General method of retrieval of h5py files as training data

I’m quite new to PyTorch and am a bit unsure if my method of storage and retrieval of training data is efficient. To clarify, my code works as expected and runs without errors, but slowly.

I’m using h5py (which I am also new at) and tried to model my functions after the suggestions in the forum post: DataLoader, when num_worker >0, there is bug

My training data has the size X = (400000,1000) and y = (400000,3) which is saved as a hdf5 file using:

with h5py.File(fileName, 'w') as f:
        for i in range(X.shape[0]):
            f.create_dataset('%s/data_X' % i,data = X[i])
            f.create_dataset('%s/data_y' % i,data = y[i])

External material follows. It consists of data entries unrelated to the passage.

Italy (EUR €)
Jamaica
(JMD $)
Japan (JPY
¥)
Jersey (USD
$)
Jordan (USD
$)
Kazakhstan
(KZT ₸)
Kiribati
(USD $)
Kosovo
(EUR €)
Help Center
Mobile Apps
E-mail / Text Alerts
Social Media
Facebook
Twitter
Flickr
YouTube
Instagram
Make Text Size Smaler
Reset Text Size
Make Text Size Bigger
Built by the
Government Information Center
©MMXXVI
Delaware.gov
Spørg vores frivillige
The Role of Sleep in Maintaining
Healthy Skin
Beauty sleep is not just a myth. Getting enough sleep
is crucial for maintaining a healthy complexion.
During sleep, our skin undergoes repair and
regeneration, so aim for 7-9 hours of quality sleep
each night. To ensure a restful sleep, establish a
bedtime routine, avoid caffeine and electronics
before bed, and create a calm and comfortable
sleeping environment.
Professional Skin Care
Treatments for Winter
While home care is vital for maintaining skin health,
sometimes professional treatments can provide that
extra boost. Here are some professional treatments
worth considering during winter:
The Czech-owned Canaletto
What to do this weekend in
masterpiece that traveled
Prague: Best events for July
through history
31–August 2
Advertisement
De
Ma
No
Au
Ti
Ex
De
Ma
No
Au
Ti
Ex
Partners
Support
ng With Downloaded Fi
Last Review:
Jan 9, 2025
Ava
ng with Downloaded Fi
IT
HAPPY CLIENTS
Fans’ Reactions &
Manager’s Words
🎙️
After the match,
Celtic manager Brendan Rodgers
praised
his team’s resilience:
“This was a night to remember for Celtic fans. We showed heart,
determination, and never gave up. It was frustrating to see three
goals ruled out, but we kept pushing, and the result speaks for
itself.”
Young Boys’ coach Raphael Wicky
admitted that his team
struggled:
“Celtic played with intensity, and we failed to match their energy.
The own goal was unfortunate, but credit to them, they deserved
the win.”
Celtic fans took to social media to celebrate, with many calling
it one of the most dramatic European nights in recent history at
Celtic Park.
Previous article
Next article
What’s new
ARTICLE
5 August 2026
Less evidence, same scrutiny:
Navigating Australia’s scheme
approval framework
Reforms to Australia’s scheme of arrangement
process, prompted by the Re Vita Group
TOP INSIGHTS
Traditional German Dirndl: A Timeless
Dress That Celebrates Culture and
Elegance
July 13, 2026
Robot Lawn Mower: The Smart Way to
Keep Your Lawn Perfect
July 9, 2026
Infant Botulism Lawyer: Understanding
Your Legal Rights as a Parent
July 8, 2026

Then later when I want to train my network my retrieval method looks like:

class H5Dataset(Data.Dataset):
    def __init__(self, h5_path):
        self.h5_path = h5_path
        self._h5_gen = None

    def __getitem__(self, index):
        if self._h5_gen is None:
            self._h5_gen = self._get_generator()
            next(self._h5_gen)
        return self._h5_gen.send(index)

    def _get_generator(self):
        with h5py.File( self.h5_path, 'r') as record:
            index = yield
            while True:
                X = record[str(index)]['data_X'][()]
                y = record[str(index)]['data_y'][()]
                index = yield X, y

    def __len__(self):
        with h5py.File(self.h5_path,'r') as record:
            return len(record)

BATCH_SIZE = 400
loader = Data.DataLoader(
        dataset=H5Dataset(fileName), 
        batch_size=BATCH_SIZE, 
        shuffle=True, num_workers=0)

for i, (X_batch, y_batch) in enumerate(loader):
    # Training occurs here

Running through one full iteration of the loop (without training) takes about 4 min, which to my untrained eye seems like it could be more efficient. If so what could I do to improve?